** Your instructions **
Look for the line containing "[16] F. Nielsen, Wembedder: Wikidata" in the entries below, then print that line and all that follow it exactly.

** Recorded data **
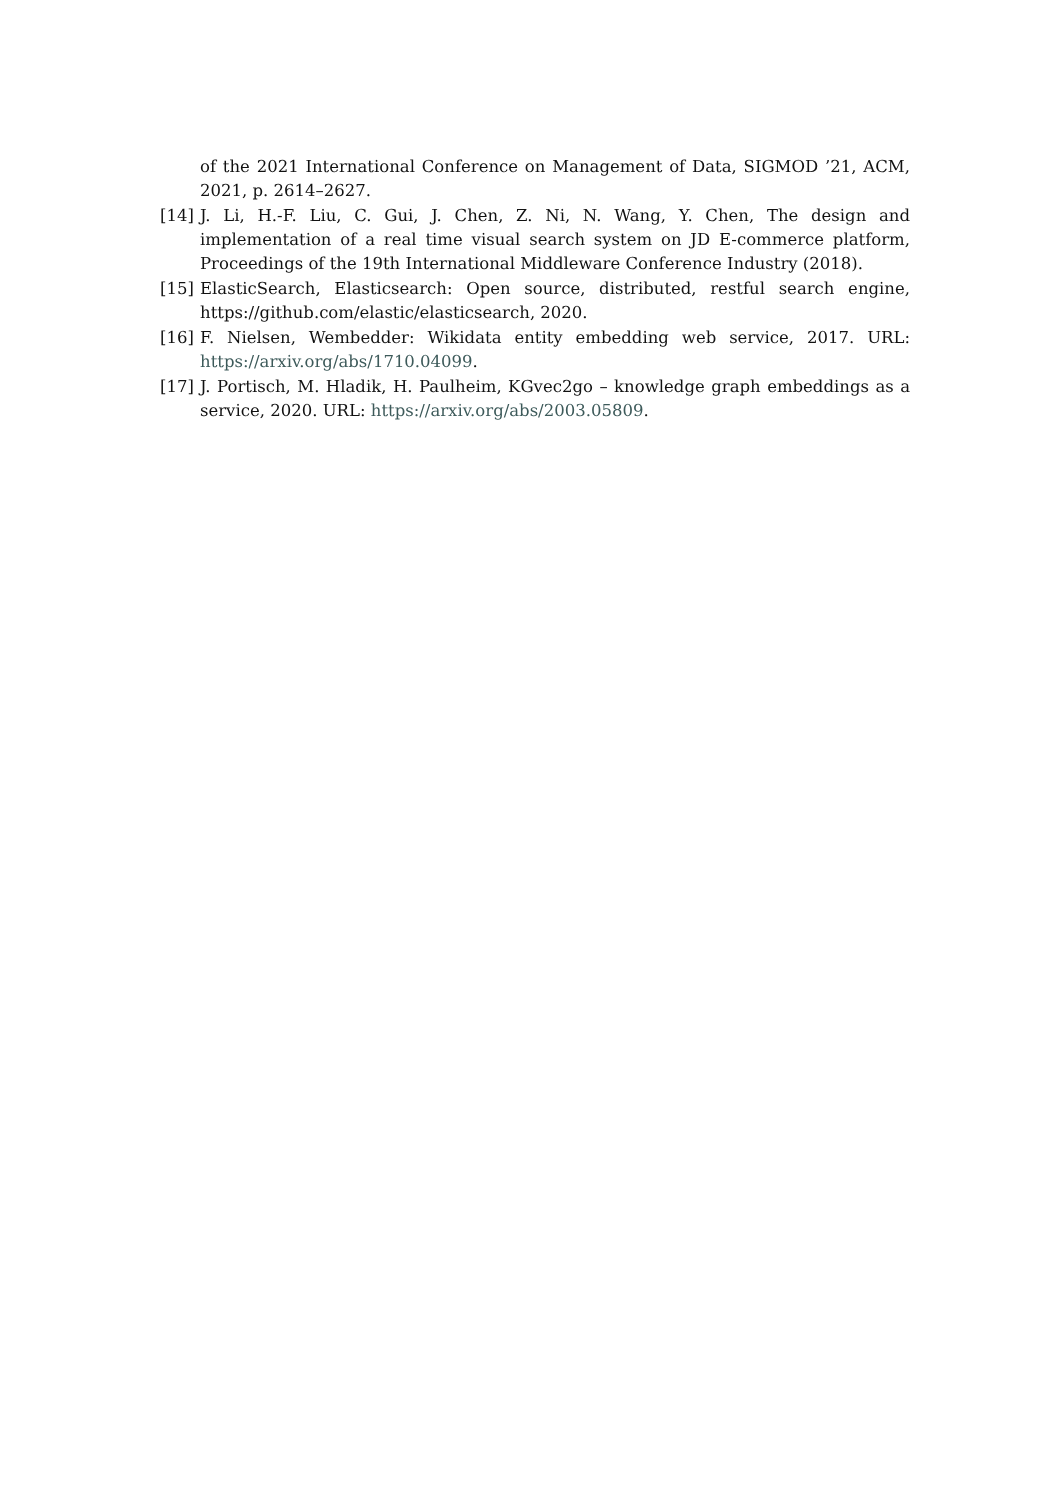of the 2021 International Conference on Management of Data, SIGMOD ’21, ACM, 2021, p. 2614–2627.
[14] J. Li, H.-F. Liu, C. Gui, J. Chen, Z. Ni, N. Wang, Y. Chen, The design and implementation of a real time visual search system on JD E-commerce platform, Proceedings of the 19th International Middleware Conference Industry (2018).
[15] ElasticSearch, Elasticsearch: Open source, distributed, restful search engine, https://github.com/elastic/elasticsearch, 2020.
[16] F. Nielsen, Wembedder: Wikidata entity embedding web service, 2017. URL: https://arxiv.org/abs/1710.04099.
[17] J. Portisch, M. Hladik, H. Paulheim, KGvec2go – knowledge graph embeddings as a service, 2020. URL: https://arxiv.org/abs/2003.05809.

** Output of the task **
[16] F. Nielsen, Wembedder: Wikidata entity embedding web service, 2017. URL: https://arxiv.org/abs/1710.04099.
[17] J. Portisch, M. Hladik, H. Paulheim, KGvec2go – knowledge graph embeddings as a service, 2020. URL: https://arxiv.org/abs/2003.05809.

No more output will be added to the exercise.